• [What is expected]: Looking through the records below, please work out how many lines contain "down". Give only that number.

• [Records for processing]:
☆ ☆ ☆ ☆
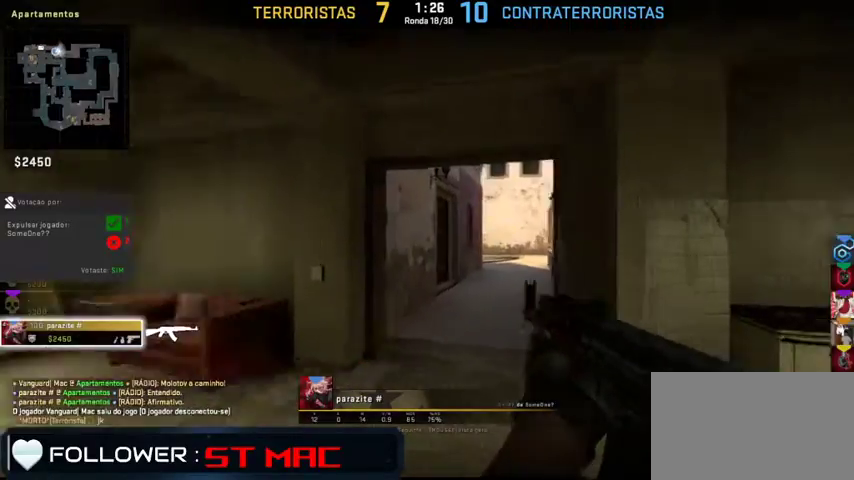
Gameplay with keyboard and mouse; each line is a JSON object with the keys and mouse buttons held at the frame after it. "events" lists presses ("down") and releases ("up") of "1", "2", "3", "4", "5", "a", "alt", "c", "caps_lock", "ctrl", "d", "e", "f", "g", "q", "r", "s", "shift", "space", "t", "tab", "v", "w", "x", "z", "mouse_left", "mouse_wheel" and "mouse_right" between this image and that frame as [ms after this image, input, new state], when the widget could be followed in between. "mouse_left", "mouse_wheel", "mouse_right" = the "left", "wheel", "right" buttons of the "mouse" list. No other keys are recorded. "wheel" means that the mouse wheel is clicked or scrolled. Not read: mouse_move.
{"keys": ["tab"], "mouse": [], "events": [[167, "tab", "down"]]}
☆ ☆ ☆ ☆
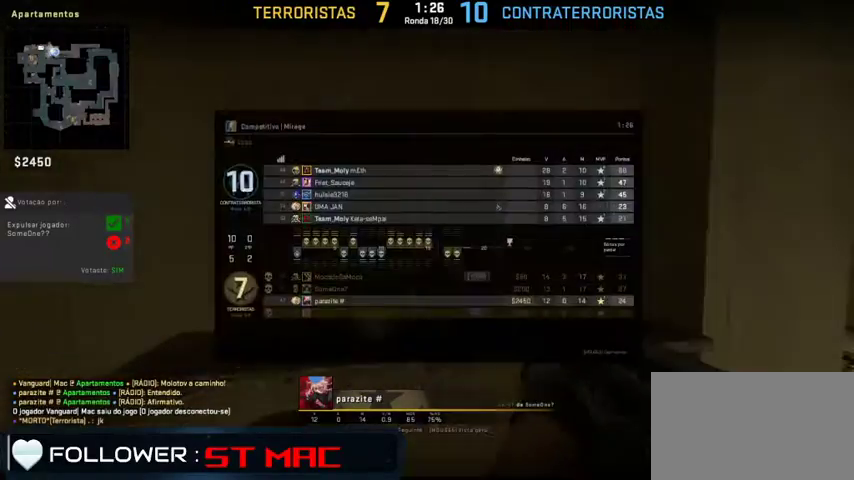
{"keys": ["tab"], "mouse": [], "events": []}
☆ ☆ ☆ ☆
• [Answer box]: 2